Sul posto quindi è intervenuto anche il medico legale per una prima ispezione cadaverica dalla quale non sarebbero emersi segni evidenti di violenza su nessuno dei due. Al momento scartata anche un’intossicazione da monossido di carbonio visto che in casa non sarebbero state rinvenute stufe o bracieri.
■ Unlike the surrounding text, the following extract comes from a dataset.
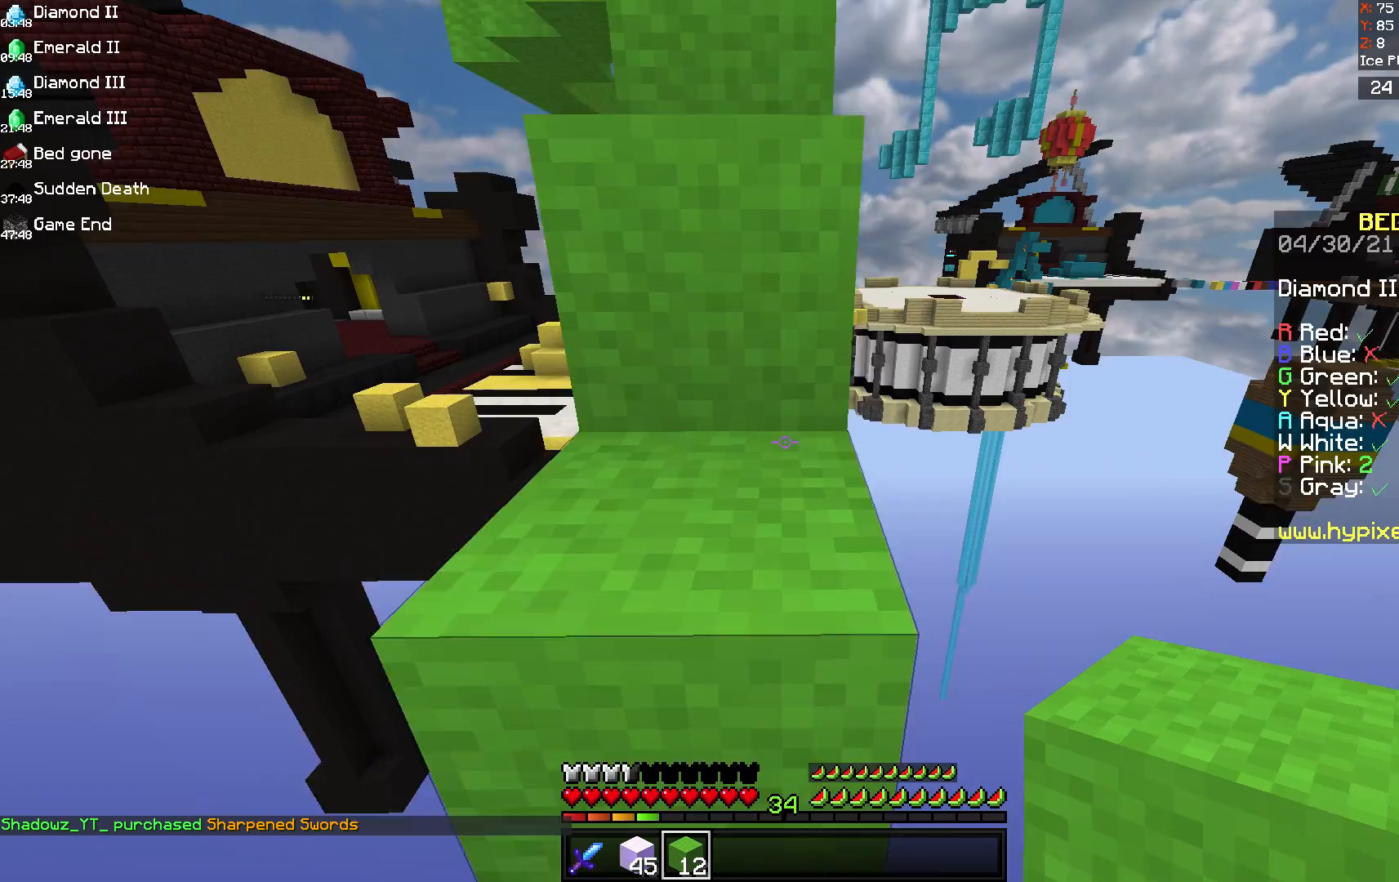
{"keys": ["space", "w"], "mouse": [], "events": [[167, "a", "up"]]}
La circostanza, insieme al fatto che in casa era tutto in ordine e non vi erano segni di effrazione, al momento lascia ipotizzare una morte naturale, avvenuta purtroppo nel silenzio.
Padre e figlio del resto avevano condizioni di salute precarie. Del caso è stato comunque informato il pm di turno che ha disposto il trasferimento delle salme all’obitorio dell’ospedale Papardo e ordinato l‘autopsia su padre e figlio per accertare l’esatto motivo del decesso. Le morti di entrambi risalirebbero comunque a non oltre 72 ore prima del rinvenimento.